To delete an ARP table entry, click the trash icon on the right side of the entry.
Configure Other Interface Properties
To configure other interface properties, select the Advanced tab:
|IP MTU|| |
Enter 1428 to set the MTU size, in bytes. This value must be 1428. You cannot use a different value.
|PMTU discovery||Click On to enable path MTU discovery on the interface, to allow the router to determine the largest MTU size supported without requiring packet fragmentation.|
|TCP MSS|| |
Specify the maximum segment size (MSS) of TPC SYN packets passing through the vEdge router. By default, the MSS is dynamically adjusted based on the interface or tunnel MTU such that TCP SYN packets are never fragmented.
|Clear-Dont-Fragment||Click On to clear the Don't Fragment (DF) bit in the IPv4 packet header for packets being transmitted out the interface. When the DF bit is cleared, packets larger than that interface's MTU are fragmented before being sent.|
|Static ingress QoS||Select a queue number to use for incoming traffic. |
Range: 0 through 7
|ARP timeout||Specify how long it takes for a dynamically learned ARP entry to time out. |
Range: 0 through 2678400 seconds (744 hours)

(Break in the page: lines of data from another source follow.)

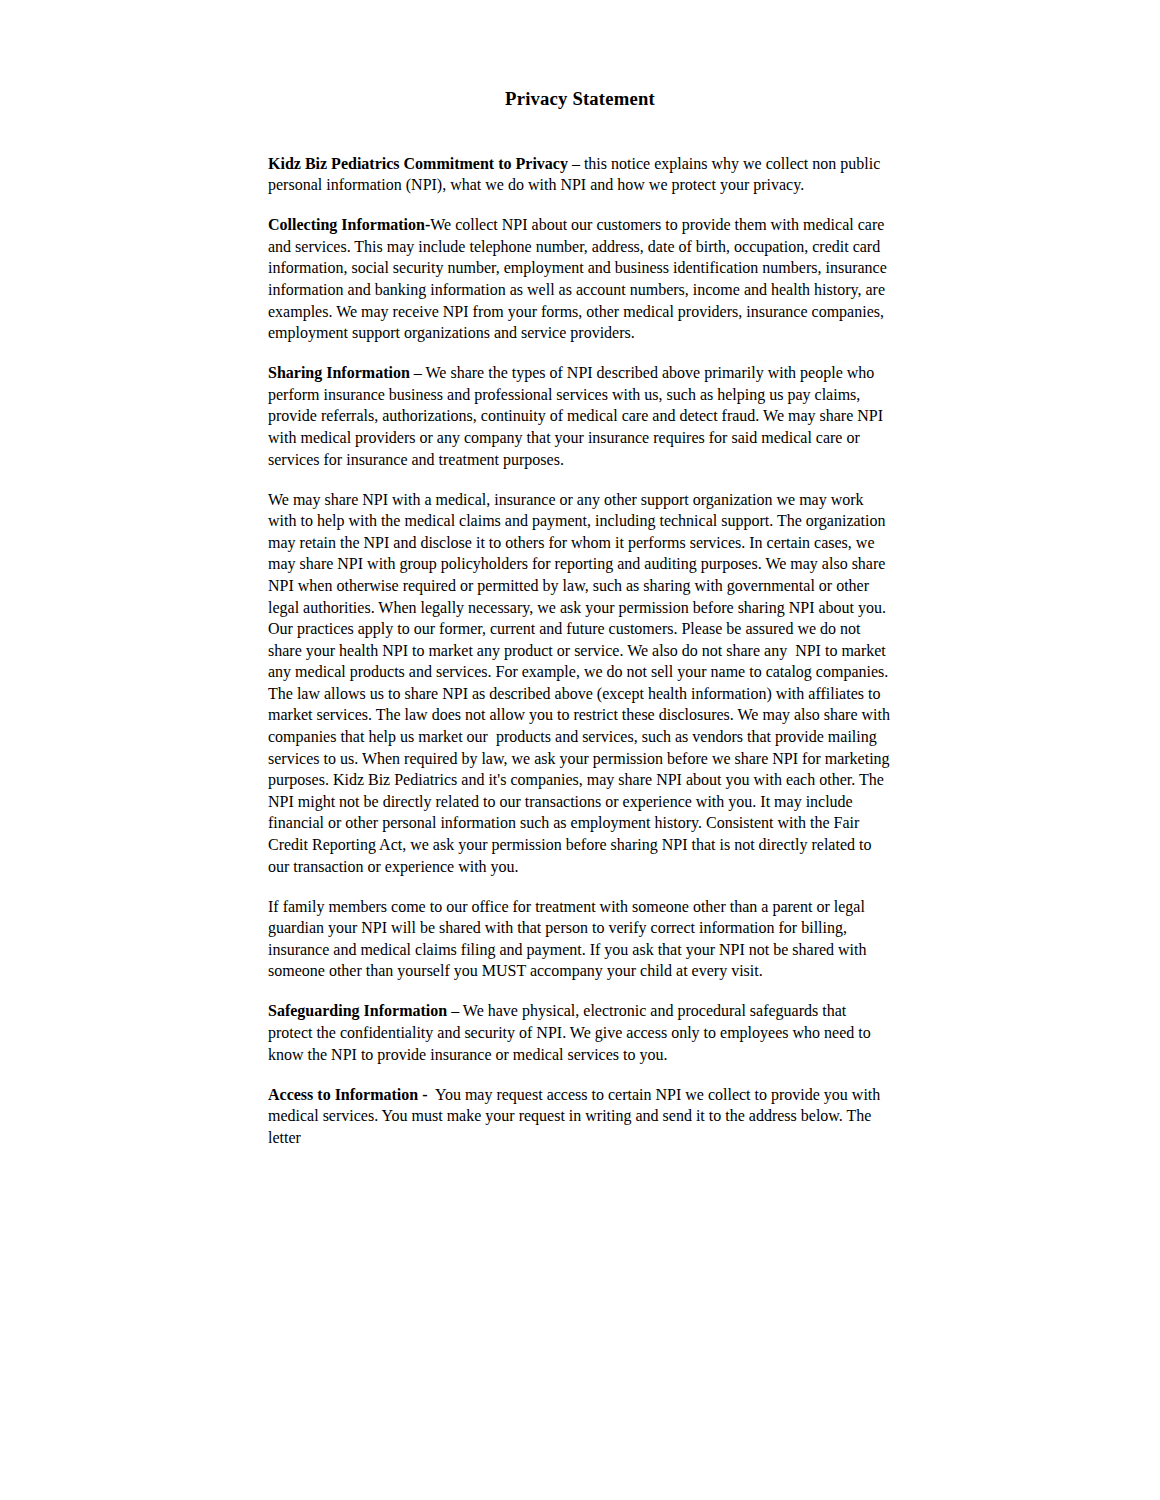Privacy Statement
Kidz Biz Pediatrics Commitment to Privacy – this notice explains why we collect non public personal information (NPI), what we do with NPI and how we protect your privacy.
Collecting Information-We collect NPI about our customers to provide them with medical care and services. This may include telephone number, address, date of birth, occupation, credit card information, social security number, employment and business identification numbers, insurance information and banking information as well as account numbers, income and health history, are examples. We may receive NPI from your forms, other medical providers, insurance companies, employment support organizations and service providers.
Sharing Information – We share the types of NPI described above primarily with people who perform insurance business and professional services with us, such as helping us pay claims, provide referrals, authorizations, continuity of medical care and detect fraud. We may share NPI with medical providers or any company that your insurance requires for said medical care or services for insurance and treatment purposes.
We may share NPI with a medical, insurance or any other support organization we may work with to help with the medical claims and payment, including technical support. The organization may retain the NPI and disclose it to others for whom it performs services. In certain cases, we may share NPI with group policyholders for reporting and auditing purposes. We may also share NPI when otherwise required or permitted by law, such as sharing with governmental or other legal authorities. When legally necessary, we ask your permission before sharing NPI about you. Our practices apply to our former, current and future customers. Please be assured we do not share your health NPI to market any product or service. We also do not share any NPI to market any medical products and services. For example, we do not sell your name to catalog companies. The law allows us to share NPI as described above (except health information) with affiliates to market services. The law does not allow you to restrict these disclosures. We may also share with companies that help us market our products and services, such as vendors that provide mailing services to us. When required by law, we ask your permission before we share NPI for marketing purposes. Kidz Biz Pediatrics and it's companies, may share NPI about you with each other. The NPI might not be directly related to our transactions or experience with you. It may include financial or other personal information such as employment history. Consistent with the Fair Credit Reporting Act, we ask your permission before sharing NPI that is not directly related to our transaction or experience with you.
If family members come to our office for treatment with someone other than a parent or legal guardian your NPI will be shared with that person to verify correct information for billing, insurance and medical claims filing and payment. If you ask that your NPI not be shared with someone other than yourself you MUST accompany your child at every visit.
Safeguarding Information – We have physical, electronic and procedural safeguards that protect the confidentiality and security of NPI. We give access only to employees who need to know the NPI to provide insurance or medical services to you.
Access to Information - You may request access to certain NPI we collect to provide you with medical services. You must make your request in writing and send it to the address below. The letter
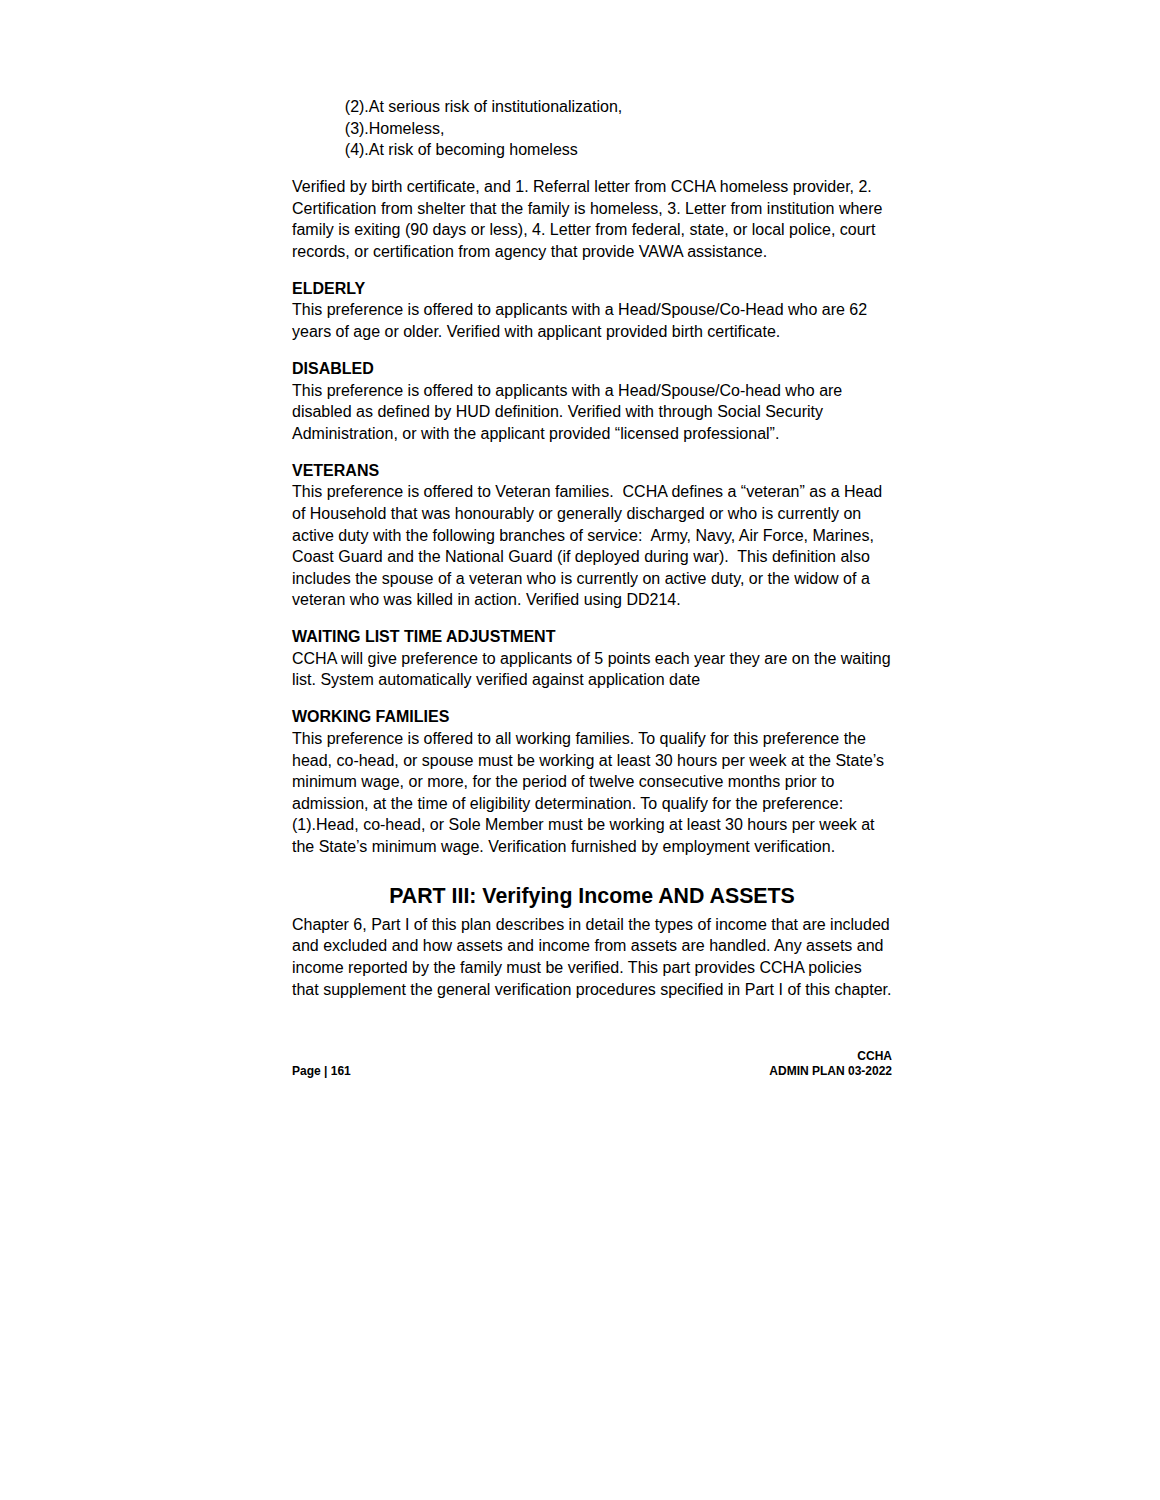(2).At serious risk of institutionalization,
(3).Homeless,
(4).At risk of becoming homeless
Verified by birth certificate, and 1. Referral letter from CCHA homeless provider, 2. Certification from shelter that the family is homeless, 3. Letter from institution where family is exiting (90 days or less), 4. Letter from federal, state, or local police, court records, or certification from agency that provide VAWA assistance.
ELDERLY
This preference is offered to applicants with a Head/Spouse/Co-Head who are 62 years of age or older. Verified with applicant provided birth certificate.
DISABLED
This preference is offered to applicants with a Head/Spouse/Co-head who are disabled as defined by HUD definition. Verified with through Social Security Administration, or with the applicant provided “licensed professional”.
VETERANS
This preference is offered to Veteran families. CCHA defines a “veteran” as a Head of Household that was honourably or generally discharged or who is currently on active duty with the following branches of service: Army, Navy, Air Force, Marines, Coast Guard and the National Guard (if deployed during war). This definition also includes the spouse of a veteran who is currently on active duty, or the widow of a veteran who was killed in action. Verified using DD214.
WAITING LIST TIME ADJUSTMENT
CCHA will give preference to applicants of 5 points each year they are on the waiting list. System automatically verified against application date
WORKING FAMILIES
This preference is offered to all working families. To qualify for this preference the head, co-head, or spouse must be working at least 30 hours per week at the State’s minimum wage, or more, for the period of twelve consecutive months prior to admission, at the time of eligibility determination. To qualify for the preference:
(1).Head, co-head, or Sole Member must be working at least 30 hours per week at the State’s minimum wage. Verification furnished by employment verification.
PART III: Verifying Income AND ASSETS
Chapter 6, Part I of this plan describes in detail the types of income that are included and excluded and how assets and income from assets are handled. Any assets and income reported by the family must be verified. This part provides CCHA policies that supplement the general verification procedures specified in Part I of this chapter.
Page | 161
CCHA
ADMIN PLAN 03-2022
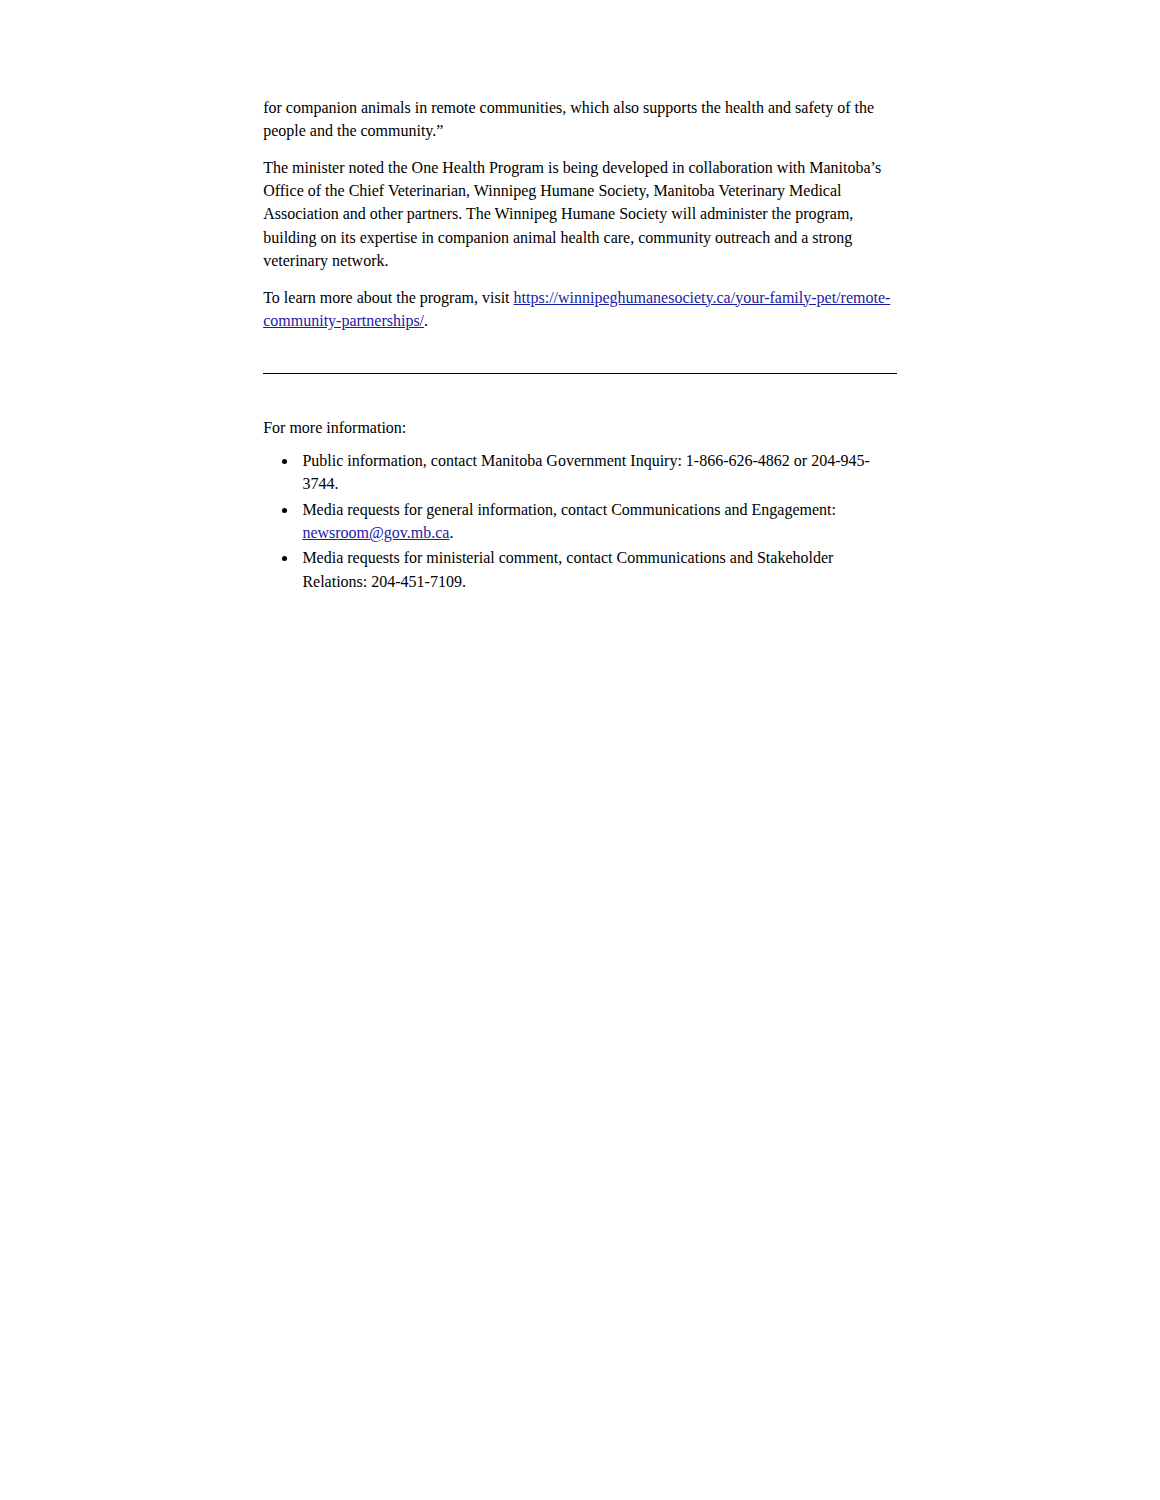for companion animals in remote communities, which also supports the health and safety of the people and the community.”
The minister noted the One Health Program is being developed in collaboration with Manitoba’s Office of the Chief Veterinarian, Winnipeg Humane Society, Manitoba Veterinary Medical Association and other partners. The Winnipeg Humane Society will administer the program, building on its expertise in companion animal health care, community outreach and a strong veterinary network.
To learn more about the program, visit https://winnipeghumanesociety.ca/your-family-pet/remote-community-partnerships/.
For more information:
Public information, contact Manitoba Government Inquiry: 1-866-626-4862 or 204-945-3744.
Media requests for general information, contact Communications and Engagement: newsroom@gov.mb.ca.
Media requests for ministerial comment, contact Communications and Stakeholder Relations: 204-451-7109.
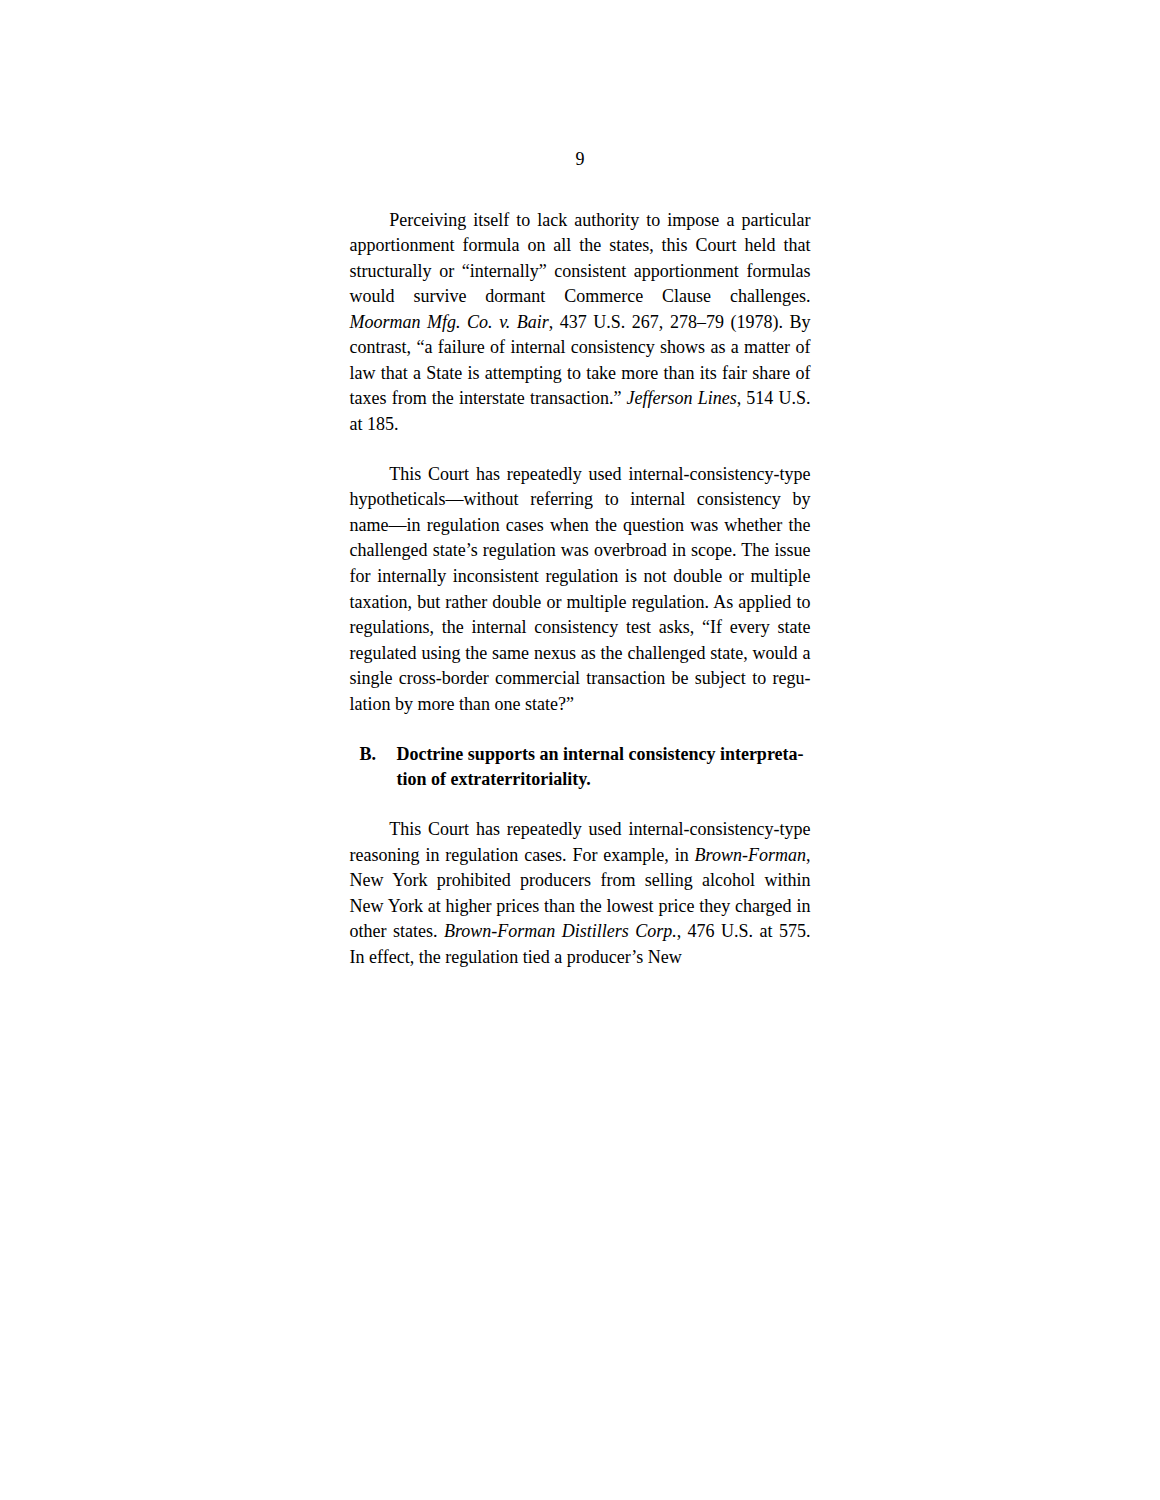9
Perceiving itself to lack authority to impose a particular apportionment formula on all the states, this Court held that structurally or “internally” consistent apportionment formulas would survive dormant Commerce Clause challenges. Moorman Mfg. Co. v. Bair, 437 U.S. 267, 278–79 (1978). By contrast, “a failure of internal consistency shows as a matter of law that a State is attempting to take more than its fair share of taxes from the interstate transaction.” Jefferson Lines, 514 U.S. at 185.
This Court has repeatedly used internal-consistency-type hypotheticals—without referring to internal consistency by name—in regulation cases when the question was whether the challenged state’s regulation was overbroad in scope. The issue for internally inconsistent regulation is not double or multiple taxation, but rather double or multiple regulation. As applied to regulations, the internal consistency test asks, “If every state regulated using the same nexus as the challenged state, would a single cross-border commercial transaction be subject to regulation by more than one state?”
B. Doctrine supports an internal consistency interpretation of extraterritoriality.
This Court has repeatedly used internal-consistency-type reasoning in regulation cases. For example, in Brown-Forman, New York prohibited producers from selling alcohol within New York at higher prices than the lowest price they charged in other states. Brown-Forman Distillers Corp., 476 U.S. at 575. In effect, the regulation tied a producer’s New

Default: 1200 seconds (20 minutes)
|Autonegotiate||Click Off to turn off autonegotiation. By default, an interface runs in autonegotiation mode.|
|TLOC extension|| |
Enter the name of a physical interface on the same router that connects to the WAN transport. This configuration then binds this service-side interface to the WAN transport. A second vEdge router at the same site that itself has no direct connection to the WAN (generally because the site has only a single WAN connection) and that connects to this service-side interface is then provided with a connection to the WAN.
vpn 0 interface cellular0 arp-timeout seconds [no] autonegotiate clear-dont-fragment mtu 1428 pmtu static-ingress-qos number tcp-mss-adjust bytes tloc-extension interface-name
Introduced in vManage NMS in Release 16.1.
In Release 16.2, add circuit of last resort and its associated hold time.
In Release 16.3, add support for IPv6.
In Release 16.3.2, add support for configuration RAT.